WHAT YOU WILL DO
Could you write the next part of the retirement plan description, picking up right after its final sentence?

PASSAGE PROVIDED
┄┄┄┄┄┄┄┄┄┄┄┄┄┄┄┄┄┄┄┄
2. Description of the Plan (continued)
The Plan allows participants to direct their contributions, and contributions made by the Company, to any of the investment alternatives. Unless otherwise specified by the participant, contributions: (i) that were made prior to September 17, 2007 were made to the Stable Asset Fund, and (ii) that were made on and after September 17, 2007 are made to State Street Global Advisors Target Retirement Fund that most closely matches the participant’s 65th birthday date (e.g., State Street Target Retirement 2020 SL Series Fund). Separate accounts are maintained by the Plan Sponsor for each participating employee. Trustee fees and asset management fees charged by the Plan’s trustee, Sky Bank, N.A., prior to September 1, 2007 and thereafter Mercer Trust Company, for the administration of all funds are charged against net assets available for benefits of the respective fund. Certain other expenses of administering the Plan may be paid by the Plan Sponsor.
Participants may make “in-service” and hardship withdrawals as outlined in the plan document.
Participants are always fully vested in that portion of their participant account balance derived from their own contributions. The portion derived from Company contributions vest based upon the employee’s years of service, as follows:
                 
Years           Amount of Vesting
 
 
               
Fewer than 2
            0 %
2 but fewer than 3
            20 %
3 but fewer than 4
            40 %
4 but fewer than 5
            60 %
5 but fewer than 6
            80 %
6 or more
            100 %
Active employees can borrow up to 50% of their vested account balances minus any outstanding loans. The loan amounts are further limited to a minimum of $500 and a maximum of $50,000, and an employee can obtain no more than three loans at one time. Interest rates are determined based on commercially accepted criteria, and payment schedules vary based on the type of the loan. General-purpose loans are repaid over 6 to 60 months, and primary residence loans are repaid over periods up to 180 months. Payments are made by payroll deductions.
Further information about the Plan, including eligibility, vesting, contributions, and withdrawals, is contained in the plan document, summary plan description, and related contracts. These documents are available from the Plan Sponsor.
┄┄┄┄┄┄┄┄┄┄┄┄┄┄┄┄┄┄┄┄
SUPPLIED MATERIAL
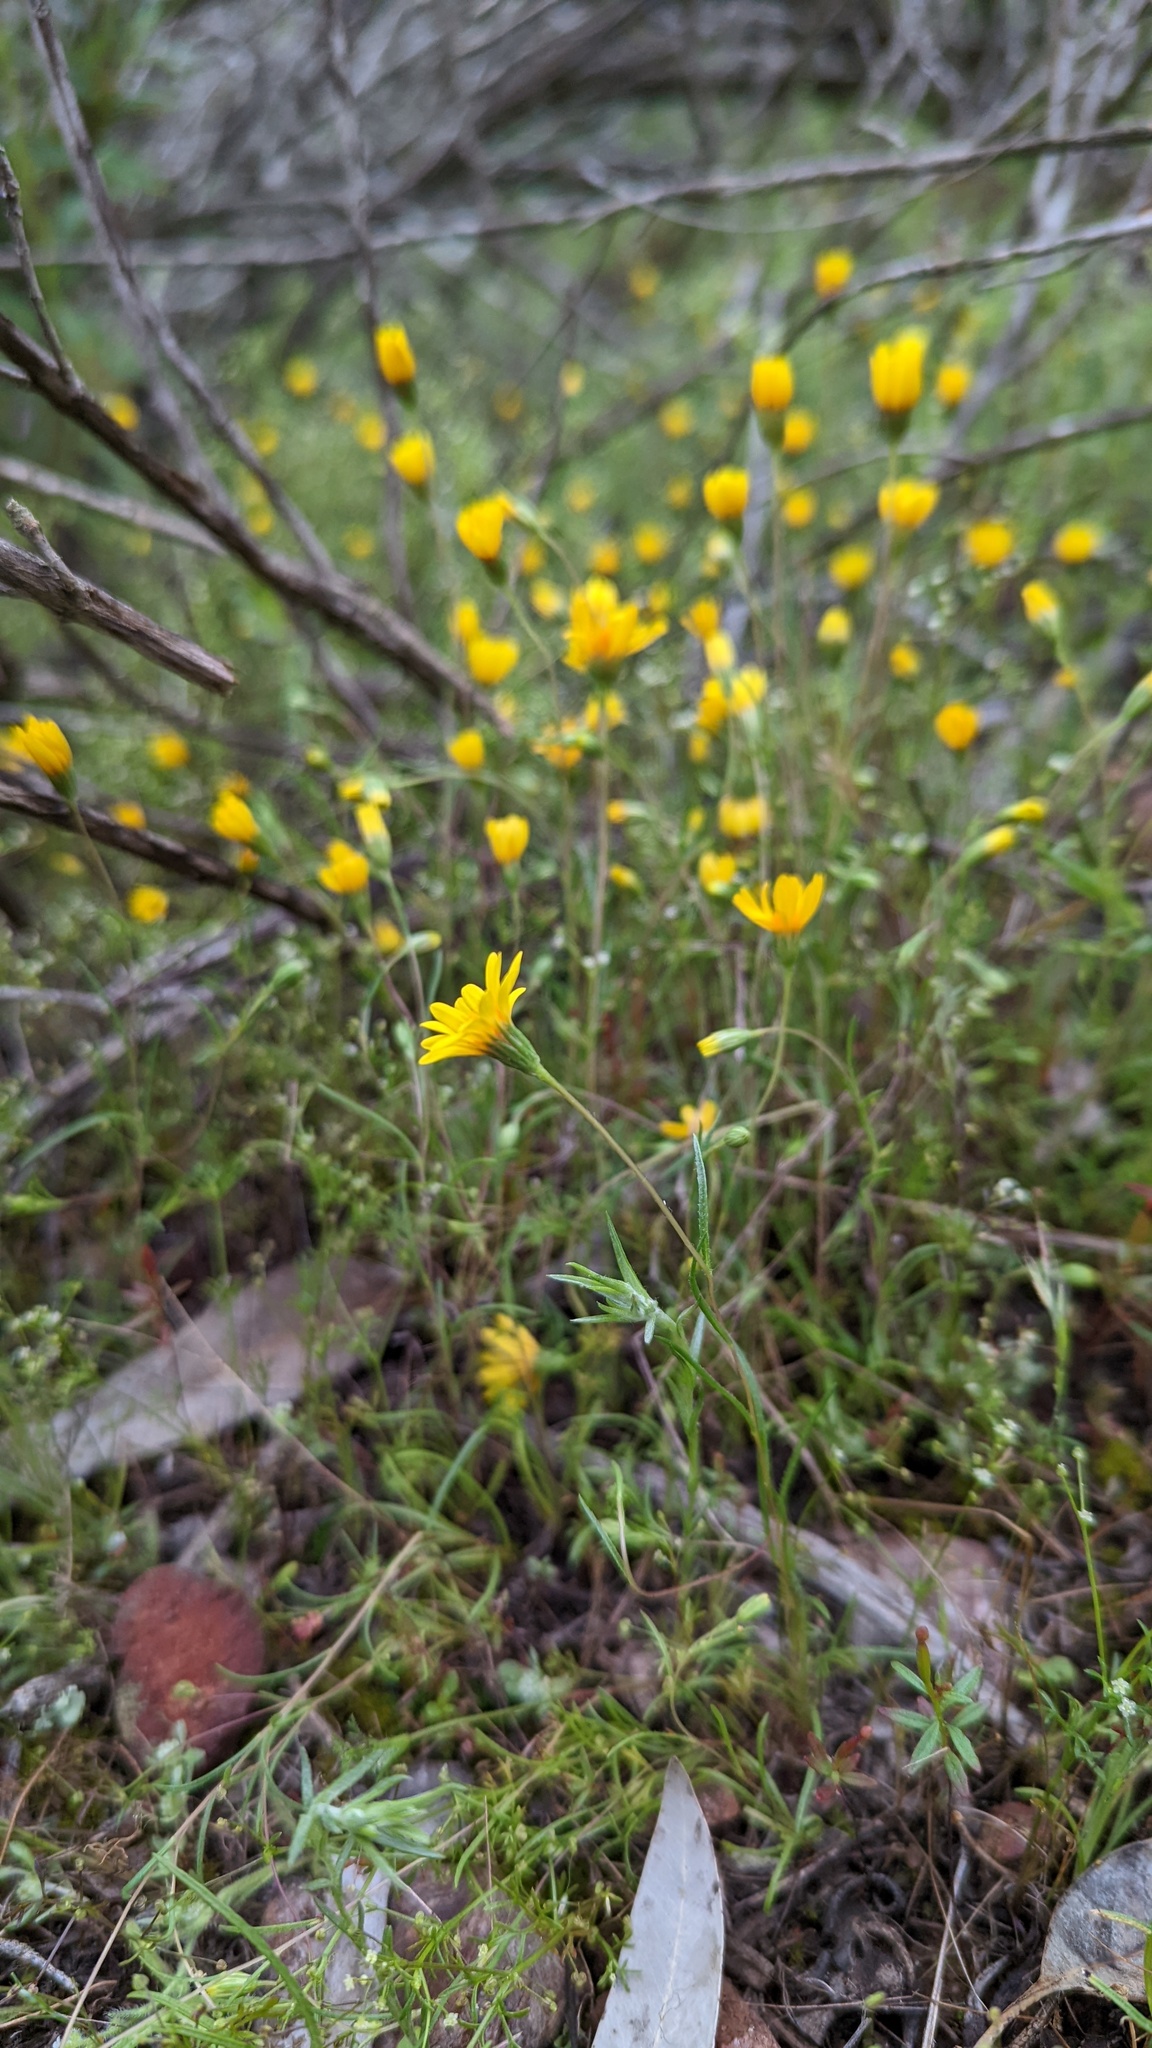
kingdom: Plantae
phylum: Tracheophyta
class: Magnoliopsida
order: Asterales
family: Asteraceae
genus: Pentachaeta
┄┄┄┄┄┄┄┄┄┄┄┄┄┄┄┄┄┄┄┄
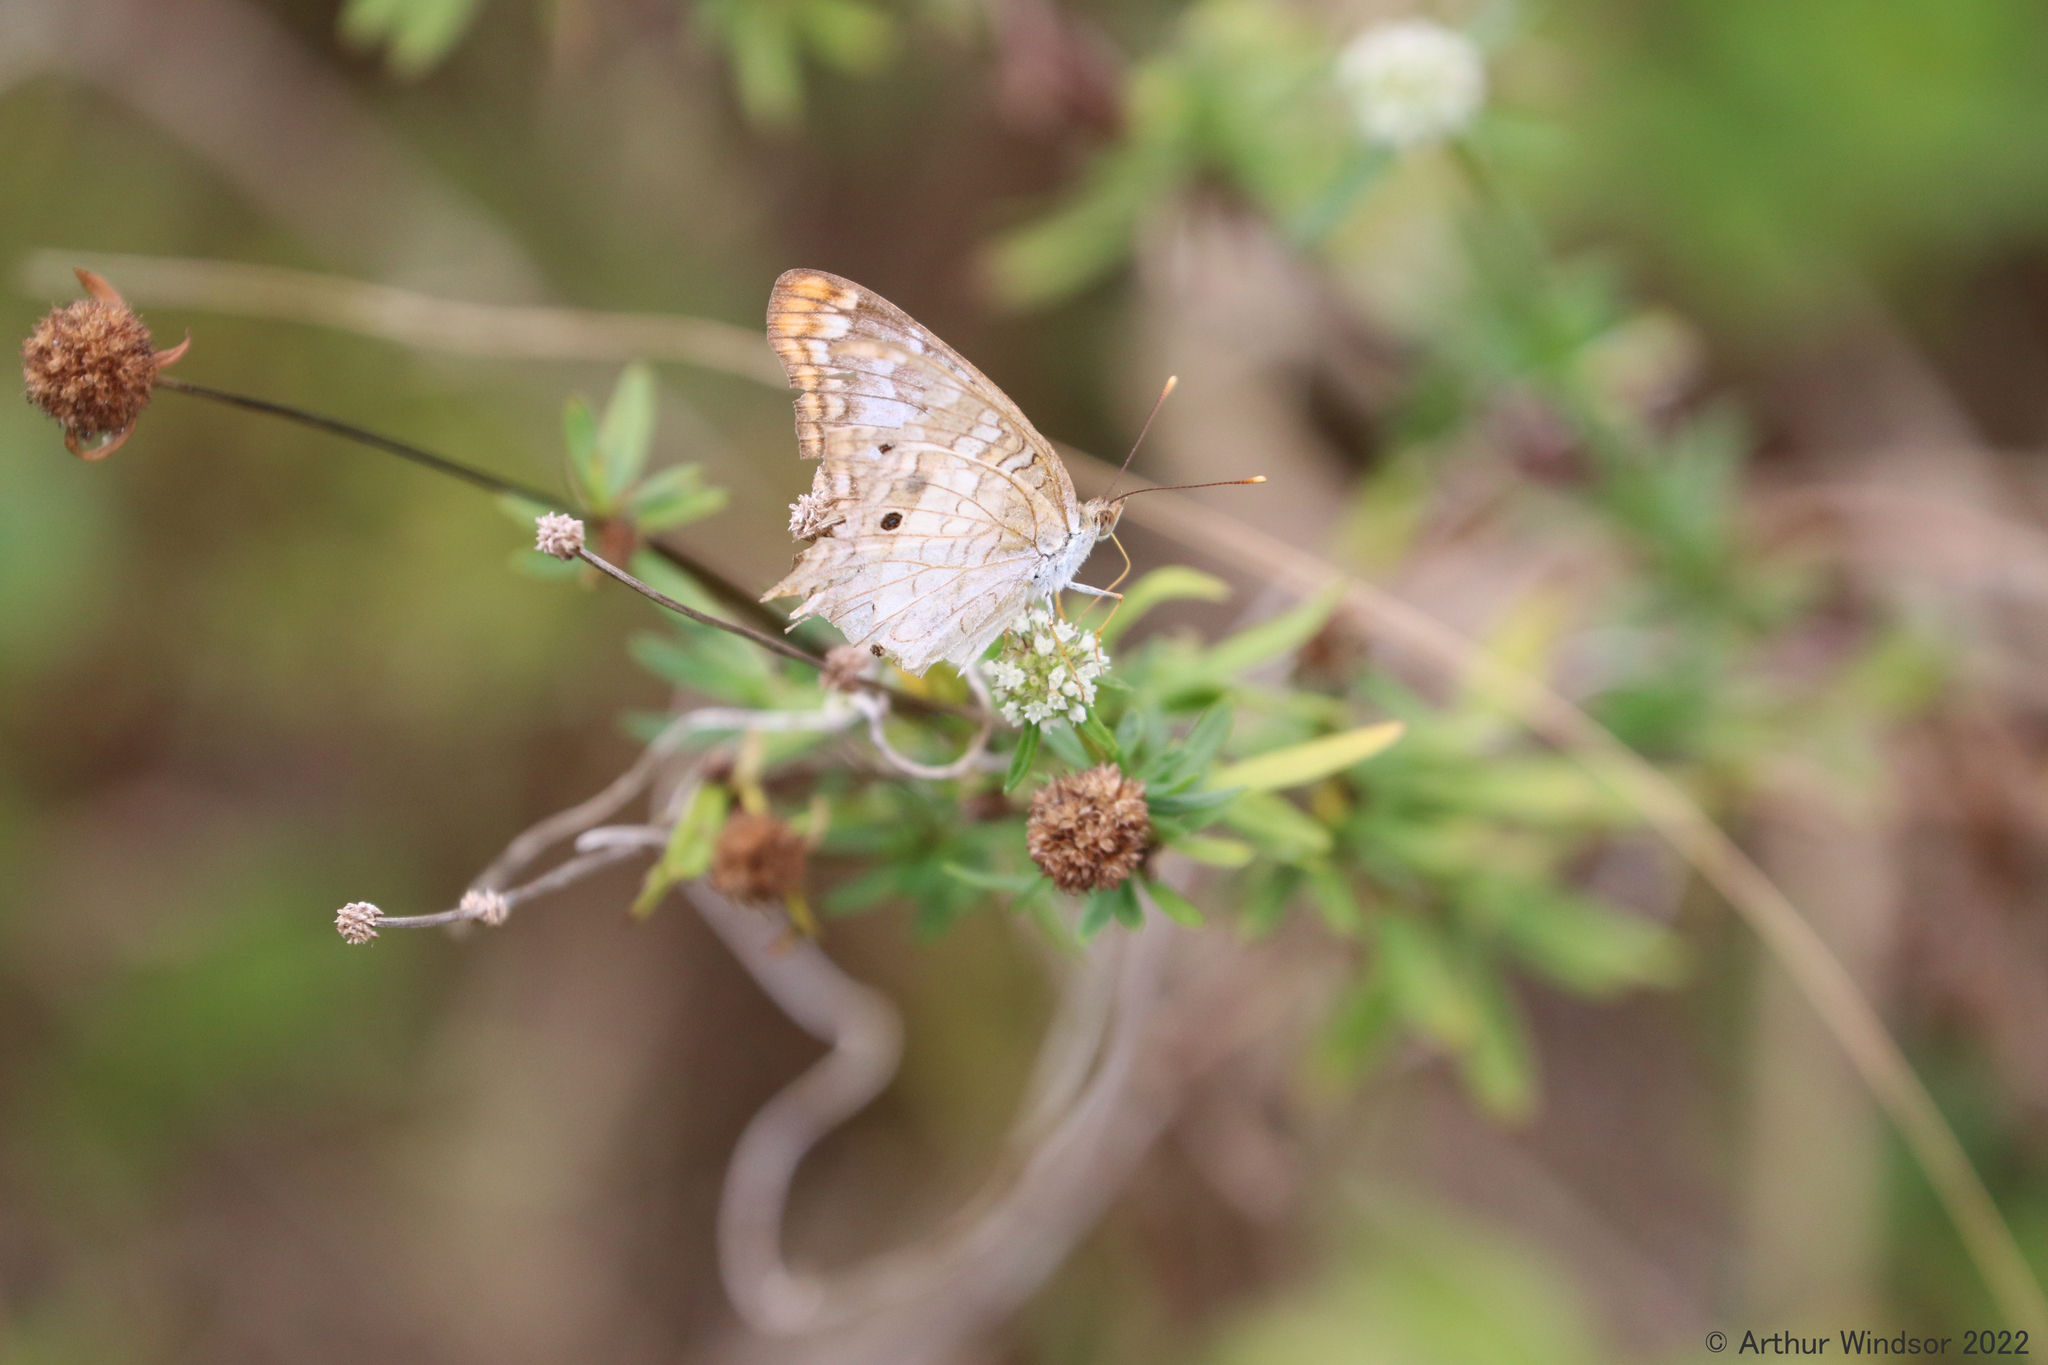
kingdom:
┄┄┄┄┄┄┄┄┄┄┄┄┄┄┄┄┄┄┄┄
RESULT OF THE EXERCISE
-5-


 

Rome Metals, LLC Employees’ 401(k) and
Profit Sharing Plan
Notes to Financial Statements (continued)
3. Investments
On September 1, 2007, as part of a change in the administration of the Plan, including changing the record-keeper to Mercer Human Resources from Sky Bank, N.A., and changing the trustee to Mercer Trust Company from Sky Bank, N.A., the investment options available to participants under the Plan were changed.
The Mellon Stable Value Fund invests in guaranteed investment contracts (GICs) and actively managed structured or synthetic investment contracts (SICs). The GICs are promises by a bank or insurance company to repay principal plus a fixed rate of return through contract maturity. SICs differ from GICs in that there are specific assets supporting the SICs and these assets are owned by the Plan. The bank or insurance company issues a wrapper contract that allows participant-directed transactions to be made at contract value. The assets supporting the SICs are comprised of government agency bonds, corporate bonds, asset-backed securities (ABOs), collateralized mortgage obligations (CMOs), and common/collective trusts.
Interest crediting rates on the GICs in the Fund are determined at the time of purchase. Interest crediting rates on the SICs are either: (1) set at the time of purchase for a fixed term and crediting rate, (2) set at the time of purchase for a fixed term and variable crediting rate, or (3) set at the time of purchase and reset monthly within a “constant duration.” A constant duration contract may specify a duration of 2.5 years and the crediting rate is adjusted monthly based upon quarterly rebalancing of eligible 2.5 year duration investment instruments at the time of each resetting; in effect the contract never matures. At December 31, 2008 and 2007, the interest crediting rates for Fixed Maturity SICs ranged from 4.12% to 5.04% and 4.30% to 5.32%, respectively.
The following presents investments that represent 5% or more of the Plan’s net assets:
                 
    Years Ended December 31
    2008   2007
     
 
               
American Funds Growth Fund of America
  $ 729,913     $ 1,274,627  
MSIF Small Company Growth Fund
    423,867       857,669  
Alliance Bernstein Small Mid Cap Value Fund
    373,135       657,253  
Participant Loans*
    562,513       366,729  
State Street Global Advisers S&P 500 Flagship SL Fund**
    279,831       611,514  
 
*   Prior year presented for comparative purposes only
 
**   Current year presented for comparative purposes only

-6-


 

Rome Metals, LLC Employees’ 401(k) and
Profit Sharing Plan
Notes to Financial Statements (continued)
3. Investments (continued)
Investments in SICs at contract value that represent 5% of more of the Plan’s net assets were as follows:
                 
    Years Ended December 31
    2008   2007
     
 
               
Monumental Life Ins. Co. Constant Duration SIC
  $ 401,292     $ 409,572  
Rabobank Constant Duration SIC
    391,805       416,589  
Average yields for all fully benefit-responsive investment contracts were as follows:
                 
    Years Ended December 31
    2008   2007
     
Average yields:
               
 
Based on actual earnings
    4.67 %     4.72 %
Based on interest rate credited to participants
    4.56 %     4.57 %
Although it is management’s intention to hold the investment contracts in the Standish Mellon Stable Value Fund until maturity, certain investment contracts provide for adjustments to contract value for withdrawals made prior to maturity.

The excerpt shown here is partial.